Return only this: the line with "nose: (302, 120)" and all the lines that follow it below, through the final one, exactly as they are.

——

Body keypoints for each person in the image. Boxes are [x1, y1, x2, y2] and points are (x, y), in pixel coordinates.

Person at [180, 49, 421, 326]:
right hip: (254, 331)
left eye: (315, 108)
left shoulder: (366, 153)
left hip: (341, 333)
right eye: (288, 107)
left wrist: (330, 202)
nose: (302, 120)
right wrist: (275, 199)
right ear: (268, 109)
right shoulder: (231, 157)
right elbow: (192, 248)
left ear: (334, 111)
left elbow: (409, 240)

——

(Output for this task):
nose: (302, 120)
right wrist: (275, 199)
right ear: (268, 109)
right shoulder: (231, 157)
right elbow: (192, 248)
left ear: (334, 111)
left elbow: (409, 240)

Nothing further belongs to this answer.